Introduction: The relationship between serum neurofilament light chain (sNfL) and myelin oligodendrocyte glycoprotein antibody (MOG-Ab) status has not been yet investigated in children with the acquired demyelinating syndrome (ADS). Objective and Methods: The sNfL levels and MOG-Abs were measured by ultrasensitive single-molecule array and cell-based assay in a cohort of 37 children with ADS and negativity for serum anti-aquaporin 4 (AQP4) antibodies. The sNfL levels were compared in MOG-Ab+/MOG-Ab- and in two subgroups MOG-Ab+ with/without encephalopathy. Results: About 40% ADS resulted in MOG-Ab+. MOG-Ab+ were younger at sampling (median = 9.8; range = 2.17-17.5 vs. 14.7/9-17; p = 0.002) with lower frequency of cerebrospinal fluid oligoclonal bands positivity (27% vs. 70%; p = 0.013) compared to MOG-Ab-. About 53% of MOG-Ab+ presented encephalopathy at onset, 1/22 of MOG-Ab- (p = 0.0006).
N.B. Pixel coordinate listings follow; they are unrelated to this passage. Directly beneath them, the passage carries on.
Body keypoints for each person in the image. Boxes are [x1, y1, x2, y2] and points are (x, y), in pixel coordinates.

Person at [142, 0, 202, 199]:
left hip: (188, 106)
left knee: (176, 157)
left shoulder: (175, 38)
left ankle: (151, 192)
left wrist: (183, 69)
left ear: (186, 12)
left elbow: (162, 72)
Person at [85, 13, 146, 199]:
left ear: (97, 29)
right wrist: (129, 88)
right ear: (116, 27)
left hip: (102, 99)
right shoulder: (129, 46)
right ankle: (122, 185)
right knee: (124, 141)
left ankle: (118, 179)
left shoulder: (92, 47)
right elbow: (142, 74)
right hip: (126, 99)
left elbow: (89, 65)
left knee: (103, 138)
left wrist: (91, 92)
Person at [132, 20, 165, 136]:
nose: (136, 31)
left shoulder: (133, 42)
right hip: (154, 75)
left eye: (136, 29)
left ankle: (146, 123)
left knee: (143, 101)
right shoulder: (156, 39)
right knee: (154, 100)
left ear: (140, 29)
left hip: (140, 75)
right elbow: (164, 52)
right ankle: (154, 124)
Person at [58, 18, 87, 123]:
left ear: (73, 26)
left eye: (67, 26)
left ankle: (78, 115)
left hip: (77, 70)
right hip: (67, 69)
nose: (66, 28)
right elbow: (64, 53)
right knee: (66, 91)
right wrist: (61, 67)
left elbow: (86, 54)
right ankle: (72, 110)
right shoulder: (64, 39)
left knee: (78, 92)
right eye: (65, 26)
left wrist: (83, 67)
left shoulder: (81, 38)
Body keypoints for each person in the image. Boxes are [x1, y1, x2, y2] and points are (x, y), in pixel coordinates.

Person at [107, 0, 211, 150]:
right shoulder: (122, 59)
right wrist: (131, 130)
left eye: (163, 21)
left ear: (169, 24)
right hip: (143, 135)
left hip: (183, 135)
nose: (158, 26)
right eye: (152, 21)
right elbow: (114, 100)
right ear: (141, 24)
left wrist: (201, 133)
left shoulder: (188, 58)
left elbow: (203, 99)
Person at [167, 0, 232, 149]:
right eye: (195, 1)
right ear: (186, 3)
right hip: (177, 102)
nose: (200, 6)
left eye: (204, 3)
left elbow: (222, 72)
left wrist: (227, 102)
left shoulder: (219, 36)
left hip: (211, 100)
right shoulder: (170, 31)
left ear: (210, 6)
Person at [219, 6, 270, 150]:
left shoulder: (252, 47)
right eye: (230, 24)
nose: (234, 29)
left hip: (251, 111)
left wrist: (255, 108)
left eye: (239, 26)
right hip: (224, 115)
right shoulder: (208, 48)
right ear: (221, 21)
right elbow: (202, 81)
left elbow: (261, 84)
Higher sNfL levels (p = 0.0001) were found in MOG-Ab+ (median/range = 11.11/6.8-1,129) and MOG-Ab- (median/range = 11.6/4.3-788) compared to age-matched controls (median/range = 2.98/1-4.53), without significant difference. MOG-Ab+ with encephalopathy resulted significantly younger at sampling (median/range: 4.5/2.17-11.17 vs. 14.16/9.8-17.5; p = 0.004), had higher sNfL levels (median/range:75.24/9.1-1,129 vs. 10.22/6.83-50.53; p = 0.04), and showed a trend for higher MOG-Ab titer (0.28/0.04-0.69 vs. 0.05/0.04-0.28; p = 0.1) in comparison to those without encephalopathy. Discussion: We confirmed high sNfL levels in pediatric ADS independently from the MOG-Ab status. Encephalopathy at onset is associated more frequently with MOG Ab+ children with higher sNfL levels and MOG titer. These findings suggest a role of acute demyelination in association with axonal damage in the pathogenesis of encephalopathy in pediatric ADS.